*REQUEST*: Arrange the records as a Markdown table with the columns Nr and Line, numbering each line and leaving out blank lines.

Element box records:

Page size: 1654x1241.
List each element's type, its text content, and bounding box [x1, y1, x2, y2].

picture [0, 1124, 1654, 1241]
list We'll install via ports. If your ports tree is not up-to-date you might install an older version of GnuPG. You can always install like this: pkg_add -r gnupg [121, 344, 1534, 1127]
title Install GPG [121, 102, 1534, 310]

*FINAL ANSWER*:
| Nr | Line |
|---|---|
| 1 | Page size: 1654x1241. |
| 2 | List each element's type, its text content, and bounding box [x1, y1, x2, y2]. |
| 3 | picture [0, 1124, 1654, 1241] |
| 4 | list We'll install via ports. If your ports tree is not up-to-date you might install an older version of GnuPG. You can always install like this: pkg_add -r gnupg [121, 344, 1534, 1127] |
| 5 | title Install GPG [121, 102, 1534, 310] |